Stated goal: Rewrite everything from the start of the records down to the line containing "ಅಭಿಸಙ್ಖರೋತಿ", replacing "text" with "word" and leaving all else unchanged.

········

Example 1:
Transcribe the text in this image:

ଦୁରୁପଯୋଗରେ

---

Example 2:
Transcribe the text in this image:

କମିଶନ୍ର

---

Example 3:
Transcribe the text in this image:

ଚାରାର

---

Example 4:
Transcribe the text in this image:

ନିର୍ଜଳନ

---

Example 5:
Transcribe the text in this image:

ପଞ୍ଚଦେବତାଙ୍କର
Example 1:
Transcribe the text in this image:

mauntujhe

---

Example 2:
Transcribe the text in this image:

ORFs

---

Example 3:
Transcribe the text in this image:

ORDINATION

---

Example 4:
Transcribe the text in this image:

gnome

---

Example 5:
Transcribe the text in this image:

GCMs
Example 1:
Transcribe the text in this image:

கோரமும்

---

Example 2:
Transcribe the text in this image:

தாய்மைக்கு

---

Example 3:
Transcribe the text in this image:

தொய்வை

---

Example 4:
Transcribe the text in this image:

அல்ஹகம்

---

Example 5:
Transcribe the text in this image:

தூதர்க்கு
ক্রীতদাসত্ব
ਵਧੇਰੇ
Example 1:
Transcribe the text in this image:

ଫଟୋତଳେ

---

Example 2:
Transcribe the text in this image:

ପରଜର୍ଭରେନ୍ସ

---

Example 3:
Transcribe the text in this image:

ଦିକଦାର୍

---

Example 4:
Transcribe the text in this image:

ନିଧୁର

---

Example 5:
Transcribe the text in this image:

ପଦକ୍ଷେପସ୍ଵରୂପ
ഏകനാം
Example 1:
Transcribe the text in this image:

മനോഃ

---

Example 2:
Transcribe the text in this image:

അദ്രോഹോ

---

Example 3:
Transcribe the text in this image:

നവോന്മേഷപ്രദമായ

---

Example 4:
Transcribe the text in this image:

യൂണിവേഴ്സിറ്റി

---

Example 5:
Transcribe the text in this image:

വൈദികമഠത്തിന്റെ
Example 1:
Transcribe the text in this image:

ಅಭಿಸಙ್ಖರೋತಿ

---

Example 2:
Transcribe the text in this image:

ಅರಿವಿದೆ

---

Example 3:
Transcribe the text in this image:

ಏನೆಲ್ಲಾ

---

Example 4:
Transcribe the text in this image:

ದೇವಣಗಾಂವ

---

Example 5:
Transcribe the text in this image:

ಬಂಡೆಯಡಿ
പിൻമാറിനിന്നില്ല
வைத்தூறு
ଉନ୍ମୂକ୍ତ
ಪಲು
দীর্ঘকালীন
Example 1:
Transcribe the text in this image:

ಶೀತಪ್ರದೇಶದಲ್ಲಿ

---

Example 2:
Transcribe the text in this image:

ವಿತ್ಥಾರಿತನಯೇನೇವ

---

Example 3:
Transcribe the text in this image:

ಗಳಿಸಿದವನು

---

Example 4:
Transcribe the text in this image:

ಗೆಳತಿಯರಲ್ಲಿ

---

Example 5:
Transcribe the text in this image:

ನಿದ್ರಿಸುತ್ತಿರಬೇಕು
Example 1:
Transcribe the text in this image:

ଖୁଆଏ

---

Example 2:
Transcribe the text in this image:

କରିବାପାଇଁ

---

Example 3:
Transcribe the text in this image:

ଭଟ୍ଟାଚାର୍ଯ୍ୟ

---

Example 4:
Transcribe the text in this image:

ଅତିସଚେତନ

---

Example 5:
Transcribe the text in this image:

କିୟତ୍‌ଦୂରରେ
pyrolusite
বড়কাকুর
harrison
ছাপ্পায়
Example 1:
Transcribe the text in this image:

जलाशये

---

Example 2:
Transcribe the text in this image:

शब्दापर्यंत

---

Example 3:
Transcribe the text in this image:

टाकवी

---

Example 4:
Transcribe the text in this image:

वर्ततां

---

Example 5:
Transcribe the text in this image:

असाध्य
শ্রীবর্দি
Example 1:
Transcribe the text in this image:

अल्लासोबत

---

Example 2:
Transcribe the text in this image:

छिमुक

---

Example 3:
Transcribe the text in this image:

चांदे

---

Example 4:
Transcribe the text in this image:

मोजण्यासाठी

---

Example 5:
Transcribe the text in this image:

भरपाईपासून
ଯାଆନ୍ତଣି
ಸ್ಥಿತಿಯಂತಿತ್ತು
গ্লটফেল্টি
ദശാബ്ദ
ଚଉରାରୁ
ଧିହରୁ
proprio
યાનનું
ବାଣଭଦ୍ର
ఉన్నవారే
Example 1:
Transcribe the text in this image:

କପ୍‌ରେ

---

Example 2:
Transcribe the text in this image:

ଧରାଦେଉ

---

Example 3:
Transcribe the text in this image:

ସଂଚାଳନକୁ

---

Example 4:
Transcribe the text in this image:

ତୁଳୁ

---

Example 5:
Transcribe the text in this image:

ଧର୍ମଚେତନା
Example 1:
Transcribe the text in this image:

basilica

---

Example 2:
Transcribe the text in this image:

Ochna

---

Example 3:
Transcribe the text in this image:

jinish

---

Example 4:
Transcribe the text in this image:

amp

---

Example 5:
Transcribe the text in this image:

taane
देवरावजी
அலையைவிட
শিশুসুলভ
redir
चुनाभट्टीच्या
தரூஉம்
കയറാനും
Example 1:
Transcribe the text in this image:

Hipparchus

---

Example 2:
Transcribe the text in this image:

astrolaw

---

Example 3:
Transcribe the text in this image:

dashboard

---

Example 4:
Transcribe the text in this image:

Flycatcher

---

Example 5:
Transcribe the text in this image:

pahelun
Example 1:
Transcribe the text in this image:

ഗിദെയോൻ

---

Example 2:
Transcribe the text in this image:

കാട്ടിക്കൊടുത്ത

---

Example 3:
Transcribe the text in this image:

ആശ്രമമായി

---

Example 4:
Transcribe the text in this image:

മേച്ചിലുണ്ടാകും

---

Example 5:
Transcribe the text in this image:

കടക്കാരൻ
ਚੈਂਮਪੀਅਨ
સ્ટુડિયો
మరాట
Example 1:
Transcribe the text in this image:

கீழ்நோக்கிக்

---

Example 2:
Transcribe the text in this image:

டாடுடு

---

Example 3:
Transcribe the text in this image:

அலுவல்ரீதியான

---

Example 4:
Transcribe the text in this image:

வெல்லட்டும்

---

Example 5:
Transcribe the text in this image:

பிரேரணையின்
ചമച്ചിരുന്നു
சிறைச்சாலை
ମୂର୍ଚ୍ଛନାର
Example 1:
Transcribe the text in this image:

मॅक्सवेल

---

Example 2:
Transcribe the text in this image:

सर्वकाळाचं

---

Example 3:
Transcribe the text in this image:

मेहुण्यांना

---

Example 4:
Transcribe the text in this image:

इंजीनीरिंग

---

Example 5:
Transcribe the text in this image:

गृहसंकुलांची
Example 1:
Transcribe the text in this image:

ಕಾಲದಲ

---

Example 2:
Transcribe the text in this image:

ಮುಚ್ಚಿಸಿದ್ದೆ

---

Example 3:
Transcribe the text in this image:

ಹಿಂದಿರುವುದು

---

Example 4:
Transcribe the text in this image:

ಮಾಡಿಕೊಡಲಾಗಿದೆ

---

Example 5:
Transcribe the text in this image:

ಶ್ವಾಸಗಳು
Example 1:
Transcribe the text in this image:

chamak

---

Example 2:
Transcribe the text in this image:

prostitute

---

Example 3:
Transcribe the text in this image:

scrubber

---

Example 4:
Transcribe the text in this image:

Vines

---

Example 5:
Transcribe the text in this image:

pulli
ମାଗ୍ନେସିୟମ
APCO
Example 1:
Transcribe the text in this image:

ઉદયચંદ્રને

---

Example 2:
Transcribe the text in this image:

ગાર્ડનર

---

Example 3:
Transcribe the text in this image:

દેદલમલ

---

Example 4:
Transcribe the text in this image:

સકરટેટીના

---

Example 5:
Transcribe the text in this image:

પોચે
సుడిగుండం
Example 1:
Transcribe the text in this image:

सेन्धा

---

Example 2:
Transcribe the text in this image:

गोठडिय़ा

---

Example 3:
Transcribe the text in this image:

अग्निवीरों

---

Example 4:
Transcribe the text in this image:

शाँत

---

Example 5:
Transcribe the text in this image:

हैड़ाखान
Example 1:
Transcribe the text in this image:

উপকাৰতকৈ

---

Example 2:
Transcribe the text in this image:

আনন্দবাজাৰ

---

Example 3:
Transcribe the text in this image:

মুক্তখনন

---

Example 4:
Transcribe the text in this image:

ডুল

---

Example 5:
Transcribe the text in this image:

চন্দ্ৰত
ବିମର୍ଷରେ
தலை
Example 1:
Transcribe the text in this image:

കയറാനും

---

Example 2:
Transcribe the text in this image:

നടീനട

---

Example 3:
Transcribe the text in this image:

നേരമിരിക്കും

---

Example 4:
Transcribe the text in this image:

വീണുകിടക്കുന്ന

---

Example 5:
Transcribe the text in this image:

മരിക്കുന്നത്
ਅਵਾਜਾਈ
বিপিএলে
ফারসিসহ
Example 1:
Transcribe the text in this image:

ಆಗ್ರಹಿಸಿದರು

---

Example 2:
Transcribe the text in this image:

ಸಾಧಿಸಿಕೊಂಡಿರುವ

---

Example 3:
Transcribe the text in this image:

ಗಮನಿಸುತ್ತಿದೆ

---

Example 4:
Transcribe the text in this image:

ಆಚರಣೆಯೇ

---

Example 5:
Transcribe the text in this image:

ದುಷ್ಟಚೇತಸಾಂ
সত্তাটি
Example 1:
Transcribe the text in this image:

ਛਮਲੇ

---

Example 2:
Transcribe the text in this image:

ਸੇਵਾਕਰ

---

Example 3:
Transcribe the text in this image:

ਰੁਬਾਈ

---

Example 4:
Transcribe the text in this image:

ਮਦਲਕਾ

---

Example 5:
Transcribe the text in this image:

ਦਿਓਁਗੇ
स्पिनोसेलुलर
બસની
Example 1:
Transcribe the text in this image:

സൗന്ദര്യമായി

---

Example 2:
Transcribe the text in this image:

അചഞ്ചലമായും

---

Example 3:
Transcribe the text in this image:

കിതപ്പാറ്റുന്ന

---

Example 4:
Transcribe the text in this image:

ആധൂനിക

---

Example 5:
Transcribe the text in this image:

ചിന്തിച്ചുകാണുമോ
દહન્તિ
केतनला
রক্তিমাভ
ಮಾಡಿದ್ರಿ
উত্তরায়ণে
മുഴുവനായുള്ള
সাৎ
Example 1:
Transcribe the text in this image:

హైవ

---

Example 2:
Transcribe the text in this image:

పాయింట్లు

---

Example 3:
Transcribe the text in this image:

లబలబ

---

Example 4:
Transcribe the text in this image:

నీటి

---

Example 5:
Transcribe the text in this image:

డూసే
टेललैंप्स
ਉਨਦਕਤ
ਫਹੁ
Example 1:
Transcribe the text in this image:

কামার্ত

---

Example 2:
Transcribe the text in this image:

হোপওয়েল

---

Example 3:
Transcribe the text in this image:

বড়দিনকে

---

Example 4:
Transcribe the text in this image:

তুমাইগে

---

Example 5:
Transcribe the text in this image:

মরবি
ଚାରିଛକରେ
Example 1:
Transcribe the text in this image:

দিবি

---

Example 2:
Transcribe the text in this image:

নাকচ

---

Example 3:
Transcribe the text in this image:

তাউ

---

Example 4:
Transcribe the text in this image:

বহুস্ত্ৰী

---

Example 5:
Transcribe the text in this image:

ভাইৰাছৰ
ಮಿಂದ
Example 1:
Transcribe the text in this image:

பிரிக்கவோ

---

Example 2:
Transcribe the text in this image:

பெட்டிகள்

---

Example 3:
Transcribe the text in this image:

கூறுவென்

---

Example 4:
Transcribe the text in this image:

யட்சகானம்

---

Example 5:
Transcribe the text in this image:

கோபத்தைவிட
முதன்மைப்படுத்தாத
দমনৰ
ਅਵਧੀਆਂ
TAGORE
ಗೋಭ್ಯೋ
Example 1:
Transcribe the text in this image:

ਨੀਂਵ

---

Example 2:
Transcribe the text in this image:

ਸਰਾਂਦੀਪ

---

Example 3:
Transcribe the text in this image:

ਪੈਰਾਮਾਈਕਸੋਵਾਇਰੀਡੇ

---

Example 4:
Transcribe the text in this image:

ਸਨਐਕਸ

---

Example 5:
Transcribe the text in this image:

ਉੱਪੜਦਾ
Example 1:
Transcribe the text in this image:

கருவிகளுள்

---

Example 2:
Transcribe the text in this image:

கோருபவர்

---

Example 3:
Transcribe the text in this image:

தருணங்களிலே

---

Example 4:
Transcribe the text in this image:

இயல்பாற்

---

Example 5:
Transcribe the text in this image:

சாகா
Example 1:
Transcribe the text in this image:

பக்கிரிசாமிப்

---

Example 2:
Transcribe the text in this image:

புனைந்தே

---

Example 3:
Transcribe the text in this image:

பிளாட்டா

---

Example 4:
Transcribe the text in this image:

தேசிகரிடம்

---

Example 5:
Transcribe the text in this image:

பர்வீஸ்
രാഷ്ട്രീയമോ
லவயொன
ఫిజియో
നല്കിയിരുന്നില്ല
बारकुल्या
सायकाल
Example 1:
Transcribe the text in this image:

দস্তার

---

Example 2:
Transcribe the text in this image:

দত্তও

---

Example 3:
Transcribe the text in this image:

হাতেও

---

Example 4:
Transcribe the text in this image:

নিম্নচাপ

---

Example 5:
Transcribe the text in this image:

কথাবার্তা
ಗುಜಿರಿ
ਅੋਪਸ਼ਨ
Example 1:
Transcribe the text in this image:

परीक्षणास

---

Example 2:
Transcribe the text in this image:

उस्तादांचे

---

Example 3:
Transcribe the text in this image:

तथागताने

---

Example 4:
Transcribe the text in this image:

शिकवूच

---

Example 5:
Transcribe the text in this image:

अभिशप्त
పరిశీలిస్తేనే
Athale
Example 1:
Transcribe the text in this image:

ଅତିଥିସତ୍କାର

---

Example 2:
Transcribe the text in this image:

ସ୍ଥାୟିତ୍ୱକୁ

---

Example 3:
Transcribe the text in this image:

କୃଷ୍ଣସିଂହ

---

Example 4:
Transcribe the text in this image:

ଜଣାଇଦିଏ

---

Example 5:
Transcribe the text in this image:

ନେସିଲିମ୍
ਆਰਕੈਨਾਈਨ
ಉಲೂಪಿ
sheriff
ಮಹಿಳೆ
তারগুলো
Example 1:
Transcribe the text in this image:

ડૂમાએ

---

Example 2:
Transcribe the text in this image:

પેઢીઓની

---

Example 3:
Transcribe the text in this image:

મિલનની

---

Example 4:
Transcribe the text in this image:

········

Solution to this problem:
Example 1:
Transcribe the word in this image:

ଦୁରୁପଯୋଗରେ

---

Example 2:
Transcribe the word in this image:

କମିଶନ୍ର

---

Example 3:
Transcribe the word in this image:

ଚାରାର

---

Example 4:
Transcribe the word in this image:

ନିର୍ଜଳନ

---

Example 5:
Transcribe the word in this image:

ପଞ୍ଚଦେବତାଙ୍କର
Example 1:
Transcribe the word in this image:

mauntujhe

---

Example 2:
Transcribe the word in this image:

ORFs

---

Example 3:
Transcribe the word in this image:

ORDINATION

---

Example 4:
Transcribe the word in this image:

gnome

---

Example 5:
Transcribe the word in this image:

GCMs
Example 1:
Transcribe the word in this image:

கோரமும்

---

Example 2:
Transcribe the word in this image:

தாய்மைக்கு

---

Example 3:
Transcribe the word in this image:

தொய்வை

---

Example 4:
Transcribe the word in this image:

அல்ஹகம்

---

Example 5:
Transcribe the word in this image:

தூதர்க்கு
ক্রীতদাসত্ব
ਵਧੇਰੇ
Example 1:
Transcribe the word in this image:

ଫଟୋତଳେ

---

Example 2:
Transcribe the word in this image:

ପରଜର୍ଭରେନ୍ସ

---

Example 3:
Transcribe the word in this image:

ଦିକଦାର୍

---

Example 4:
Transcribe the word in this image:

ନିଧୁର

---

Example 5:
Transcribe the word in this image:

ପଦକ୍ଷେପସ୍ଵରୂପ
ഏകനാം
Example 1:
Transcribe the word in this image:

മനോഃ

---

Example 2:
Transcribe the word in this image:

അദ്രോഹോ

---

Example 3:
Transcribe the word in this image:

നവോന്മേഷപ്രദമായ

---

Example 4:
Transcribe the word in this image:

യൂണിവേഴ്സിറ്റി

---

Example 5:
Transcribe the word in this image:

വൈദികമഠത്തിന്റെ
Example 1:
Transcribe the word in this image:

ಅಭಿಸಙ್ಖರೋತಿ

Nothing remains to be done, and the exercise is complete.